Up next was Bakelite, which was discovered in 1909 by a Belgian-born New York chemist named Leo Hendrik Baekeland. A polymer of formaldehyde and phenol, Bakelite is highly heat-resistant (which is to say, mercifully unexplosive) and can be added to most materials to make them more durable. Bakelite can also be molded – in this regard, already better than celluloid and less expensive to make – and in particular, molds very quickly. This was an enormous advantage in mass production processes where many identical units were produced one after the other. Bakelite is a thermosetting resin, which is to say, once molded, it retains its shape even if heated. Brunswick, which is still the huge billiards company today that it was back then, started coming out with their own version of Bakelite balls (poor Leo’s patent expired in 1927), calling them things like “Ivorylene,” “The Centennial,” and “The Empire.” The company boasted that the balls were “Torture Tested!” by being dropped from three flights onto a steel plate.

Unfortunately, Bakelite’s drawback is color. Pure Bakelite resin is a lovely amber, and it can take on other colors as well.

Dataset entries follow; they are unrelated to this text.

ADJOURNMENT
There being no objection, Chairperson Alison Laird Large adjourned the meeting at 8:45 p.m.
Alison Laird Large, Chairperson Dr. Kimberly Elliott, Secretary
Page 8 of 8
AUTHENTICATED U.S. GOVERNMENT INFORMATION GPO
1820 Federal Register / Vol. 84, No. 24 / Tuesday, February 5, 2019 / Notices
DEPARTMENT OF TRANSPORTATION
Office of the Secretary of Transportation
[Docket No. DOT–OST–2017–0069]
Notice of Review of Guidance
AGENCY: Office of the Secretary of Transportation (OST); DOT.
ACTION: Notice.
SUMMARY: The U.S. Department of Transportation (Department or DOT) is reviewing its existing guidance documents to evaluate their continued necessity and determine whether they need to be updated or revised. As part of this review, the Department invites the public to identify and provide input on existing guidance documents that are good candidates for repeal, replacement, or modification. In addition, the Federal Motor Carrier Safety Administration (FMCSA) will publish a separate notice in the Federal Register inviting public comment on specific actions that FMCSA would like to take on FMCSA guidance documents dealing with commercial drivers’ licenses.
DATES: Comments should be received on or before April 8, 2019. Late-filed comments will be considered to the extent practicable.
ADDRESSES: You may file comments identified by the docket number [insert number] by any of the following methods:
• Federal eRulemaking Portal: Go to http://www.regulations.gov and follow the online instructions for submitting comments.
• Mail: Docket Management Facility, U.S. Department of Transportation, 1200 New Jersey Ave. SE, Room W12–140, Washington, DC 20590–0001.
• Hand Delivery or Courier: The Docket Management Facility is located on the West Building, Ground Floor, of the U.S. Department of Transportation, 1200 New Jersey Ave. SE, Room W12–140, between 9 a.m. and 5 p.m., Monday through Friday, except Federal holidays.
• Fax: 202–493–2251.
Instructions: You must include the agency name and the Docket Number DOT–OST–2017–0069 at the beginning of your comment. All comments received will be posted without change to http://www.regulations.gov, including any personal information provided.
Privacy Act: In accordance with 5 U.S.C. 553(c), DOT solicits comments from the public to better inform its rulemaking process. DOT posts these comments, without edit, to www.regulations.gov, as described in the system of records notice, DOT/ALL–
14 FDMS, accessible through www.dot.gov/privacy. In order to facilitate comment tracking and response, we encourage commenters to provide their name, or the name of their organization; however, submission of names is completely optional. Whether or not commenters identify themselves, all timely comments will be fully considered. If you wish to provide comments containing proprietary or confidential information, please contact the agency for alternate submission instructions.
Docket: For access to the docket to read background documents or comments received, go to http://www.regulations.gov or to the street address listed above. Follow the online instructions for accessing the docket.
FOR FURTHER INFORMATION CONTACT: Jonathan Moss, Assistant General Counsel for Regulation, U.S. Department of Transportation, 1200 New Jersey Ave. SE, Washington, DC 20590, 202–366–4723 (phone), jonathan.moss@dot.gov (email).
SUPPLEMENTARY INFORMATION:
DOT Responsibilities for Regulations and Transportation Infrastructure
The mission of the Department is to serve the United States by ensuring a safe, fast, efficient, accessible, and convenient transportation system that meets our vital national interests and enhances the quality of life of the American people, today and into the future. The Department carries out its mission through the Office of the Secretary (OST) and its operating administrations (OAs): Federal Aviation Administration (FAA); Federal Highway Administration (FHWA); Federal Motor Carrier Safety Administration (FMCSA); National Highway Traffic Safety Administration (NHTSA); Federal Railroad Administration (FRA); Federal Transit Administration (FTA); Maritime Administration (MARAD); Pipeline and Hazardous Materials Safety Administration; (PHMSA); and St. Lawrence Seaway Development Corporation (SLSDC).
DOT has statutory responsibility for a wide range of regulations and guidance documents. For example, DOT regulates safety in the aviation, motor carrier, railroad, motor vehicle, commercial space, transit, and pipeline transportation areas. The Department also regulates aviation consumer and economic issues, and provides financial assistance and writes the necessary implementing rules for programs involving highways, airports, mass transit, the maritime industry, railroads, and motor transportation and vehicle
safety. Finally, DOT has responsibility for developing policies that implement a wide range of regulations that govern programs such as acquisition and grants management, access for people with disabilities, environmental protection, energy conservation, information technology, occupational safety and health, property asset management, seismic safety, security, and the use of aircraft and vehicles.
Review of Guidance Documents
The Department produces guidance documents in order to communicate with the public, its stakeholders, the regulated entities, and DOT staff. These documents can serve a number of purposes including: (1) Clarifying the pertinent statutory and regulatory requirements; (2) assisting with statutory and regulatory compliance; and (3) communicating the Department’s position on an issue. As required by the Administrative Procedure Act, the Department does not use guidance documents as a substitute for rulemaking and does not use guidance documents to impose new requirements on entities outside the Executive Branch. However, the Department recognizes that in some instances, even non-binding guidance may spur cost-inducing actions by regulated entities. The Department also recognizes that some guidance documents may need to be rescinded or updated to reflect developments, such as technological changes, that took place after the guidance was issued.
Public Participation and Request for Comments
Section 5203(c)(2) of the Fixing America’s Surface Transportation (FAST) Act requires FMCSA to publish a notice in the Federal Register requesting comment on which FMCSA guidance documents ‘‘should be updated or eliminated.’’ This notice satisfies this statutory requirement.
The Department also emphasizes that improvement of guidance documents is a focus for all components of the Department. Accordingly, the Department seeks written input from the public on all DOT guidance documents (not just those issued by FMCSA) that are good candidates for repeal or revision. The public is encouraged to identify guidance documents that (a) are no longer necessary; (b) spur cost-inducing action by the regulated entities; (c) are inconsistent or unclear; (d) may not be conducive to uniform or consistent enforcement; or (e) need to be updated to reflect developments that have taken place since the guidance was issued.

But the substance is also quite brittle and has to be strengthened by “filling” with other substances, usually cellulose in the form of sawdust. After filling, colors come out dull and muddy, and the bright colors used in billiards eventually fade.

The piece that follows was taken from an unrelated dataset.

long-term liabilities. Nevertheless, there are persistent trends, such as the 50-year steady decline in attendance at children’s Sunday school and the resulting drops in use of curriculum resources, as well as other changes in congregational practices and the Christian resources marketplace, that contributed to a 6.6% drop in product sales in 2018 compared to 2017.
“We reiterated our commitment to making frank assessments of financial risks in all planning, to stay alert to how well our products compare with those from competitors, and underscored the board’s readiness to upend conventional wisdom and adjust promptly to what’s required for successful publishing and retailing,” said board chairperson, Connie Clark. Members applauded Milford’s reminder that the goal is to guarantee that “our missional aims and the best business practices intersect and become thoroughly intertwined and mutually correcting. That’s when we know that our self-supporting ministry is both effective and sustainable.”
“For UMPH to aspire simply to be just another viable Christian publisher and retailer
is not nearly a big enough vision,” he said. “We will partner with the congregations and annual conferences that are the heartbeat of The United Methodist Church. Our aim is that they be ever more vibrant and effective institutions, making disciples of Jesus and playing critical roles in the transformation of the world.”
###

Bakelite variants like Ivorylene disappeared completely by the 1960s, paving the way for the most recent (and surely not the last) round of plastic used to replace ivory – phenolic resin. This is essentially Bakelite, with minor tweaks in its formula to make it harder, smoother, and more colorful – the elusive trifecta! The flip-side is that a number of toxic air pollutants, including formaldehyde (a probable human carcinogen), phenol, methanol, xylene, and toluene, are released during the resin manufacturing process. Currently the EPA is researching the use of bio-oils in creating non-formaldehyde-based resins and thermoplastics, but the project is still ongoing.

With billiards, it seems easier to win the game than to build its components. Who knew such dangers lay in the corner pocket?